Excerpt provided:
BEGIN
I use bailer twine. loop of it between tiering and leadrope. Gives if the horse is truely panicing.

In the UK it is very very rare to see a horse tied up without bailer twine and people who do so are generaly looked down upon as novices who dont know better.


----------



## DrumRunner (Jan 26, 2011)

I hate those things.. 

If a horse starts pulling back tied I just let them fight it out like an idiot.. If they break the halter or lead they get to go right back with either two halters on or two lead ropes..some times both.. If they are pulling back while I'm holding them there is NO way I'm letting go unless it's absolutely critical that I do. I've been dragged, pulled, and tried to run away with.. I am NOT letting go, and when the idiot decides they'd like to calm down we're all good..


----------



## beau159 (Oct 4, 2010)

faye said:


> every panic snap i've ever had has come away at the most inoportune moment, yes they do come apart on thier own if a horse is starting to pull on you.


Hmm, I personally have NEVER had a panic snap come open when I am needing to discipline a horse I am leading who pulls, jerks, or whatever. So you are saying when the horse pulled on you (while leading), the snap just opened??? 

I have had the snap open if (for example) the horse was rubbing their head on the post or trailer they were tied to and happened to "rub" the snap right to move it downward to open. But of course in that case, they usually think "ooooo, grass!!" and head goes down to eat. My horses really don't go anywhere when they get loose. Probably because I'll let them wander around the yard loose munching on grass while I do things, so its no big deal to them. 

Certainly, if the panic snap gets rusty, it will be hard to open and may not open in an emergency. I make sure all mine are in good working order. If not, it gets replaced.


----------



## EvilHorseOfDoom (Jun 17, 2012)

DrumRunner said:


> I hate those things..
> 
> If a horse starts pulling back tied I just let them fight it out like an idiot.. If they break the halter or lead they get to go right back with either two halters on or two lead ropes..some times both.. If they are pulling back while I'm holding them there is NO way I'm letting go unless it's absolutely critical that I do. I've been dragged, pulled, and tried to run away with.. I am NOT letting go, and when the idiot decides they'd like to calm down we're all good..


But...

I've seen two horses go down and injure themselves (one pretty badly, one could have been very bad) when nothing snapped. Both were tied on concrete and in their panic their legs slipped out from underneath them (both shod). Given the weight of a horse, they are a lot more likely to break something (e.g. a pelvis) when falling over than we are. So I'd rather something snapped than that happening. 

However I do not want anything snapping when they're just leaning back or pulling back in momentary surprise/general pigheadedness. That's why I do double baling twine. I also use a lead with an elasticated insert - they quickly learn that leaning gets them precisely nowhere as the elastic just stretches rather than the rope or twine snapping.

Totally agree about not letting go while holding though! And if they do start pulling really hard it's best to give a little, get both hands on the rope then give a good few tugs rather than just getting into a pulling war with them. Generally works best with a knotted halter.
END
Material provided:
BEGIN
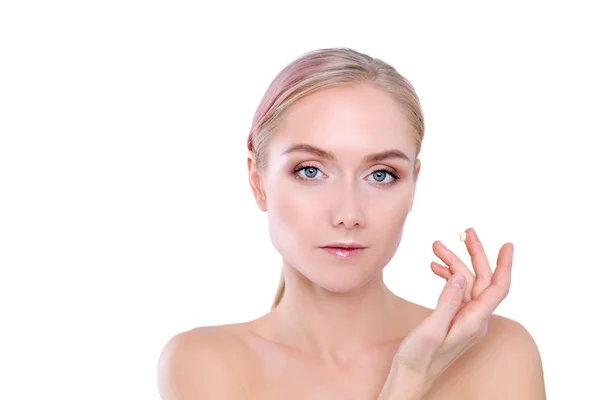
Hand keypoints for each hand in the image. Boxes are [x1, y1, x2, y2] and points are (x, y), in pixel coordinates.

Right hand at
END
Your goal: Carry on the forum thread about tying up horses from the point where it stops. The material has no connection to the thread about tying up horses.

Answer for the task:
----------



## DrumRunner (Jan 26, 2011)

I've never had one flip over from pulling while tied so I may do things differently in that situation.. 

Completely agree with the tugs though. They work wonders.. We had a draft mule once that would pull me all over the place, absolutely nothing would stop him.. He was as sweet as he could be but if he decided he was going somewhere he was taking you with him.. And he'd just walk right on over, no rush..


----------



## CLaPorte432 (Jan 3, 2012)

Every panic snap i have owned has opened up when i didnt want or need it to. I think its absolutely useless. Not sure why they dont work. Love the idea, but, it just doesnt work for me.

I agree 100% with Drum.
_Posted via Mobile Device_


----------



## Tessa7707 (Sep 17, 2012)

Hmmm.. I find it really interesting that so many people have said that they just pop open. I've never had one do that either. I wonder whether we've all been working with snaps of various weight load limits? Here are some examples of WLL for different snaps:

1/2" Panic Snap, WLL 140 lbs
Apex Tool Group T7604002 Campbell 1/2 Inch Nickel Round Rigid Panic Snap #9545484 at HardwareAndTools.com

5/8" Bolt Snap, WLL 70 lbs
Apex Tool Group T7600311 Campbell #125 5/8 Round Eye Rigid Bolt Snap #8444895 at HardwareAndTools.com

1/2" Bolt Snap, WLL 160 lbs
Stanley Hardware N258-624 National 1/2 Inch By 2-7/8 Inch Bolt Snaps Loop Swivel Eye Bronze #038613258624 at HardwareAndTools.com

Do they pop open when a lot of pressure is applied or just randomly?


----------



## deserthorsewoman (Sep 13, 2011)

I grew up with them. I found it depends on the maker. Some are so tight, it takes two hands to pull down, others open with a little wiggle, the hook part is slightly short. I prefer them for cross tying, in the wall end, but certainly not for leading.


----------



## EvilHorseOfDoom (Jun 17, 2012)

Further thoughts...

It's really interesting - the prevailing way of tying over here (in my experience, and anywhere from racing stables to riding schools) is to baling twine. Cross ties are pretty rare - there were 3 cross-tie spaces at a stable I worked at (which had 100+ racehorses) and it was only used for saddling up horses for trackwork that were really girthy or just plain grumpy. All the other horses were just tied to a baling twine loop tied onto the metal wall rings outside the stalls. There weren't any crossties at all at the boarding stables I had Brock at (which had over 200 horses and was otherwise very well equipped). Hard-tying is a big no-no over here, everyone who hops on a horse is told to tie to twine and use a quick release.

I just taught Brock to groundtie. I do tie him to twine if there is some but if not I just drape the rope over the fence (I don't want him breaking the fence). Occasionally he does panic and pull back enough to break the twine but as soon as he breaks away the rope drops down toward the ground. Feeling that, he drops his head and stands, so he doesn't actually end up going more than 3 feet ever, even if he was in a total panic 5 seconds before.


----------



## faye (Oct 13, 2010)

I know of a horse who was tied directly to the ring who paniced, pulled back, slipped, fell and because there was no twine to break his neck broke instead, it was a nylon headcollar and a nylon rope, a horses neck will snap before they do.

I always use a cotton rope, and wwhen travelling always use a leather headcollar. I always tie to twine never to the ring directly.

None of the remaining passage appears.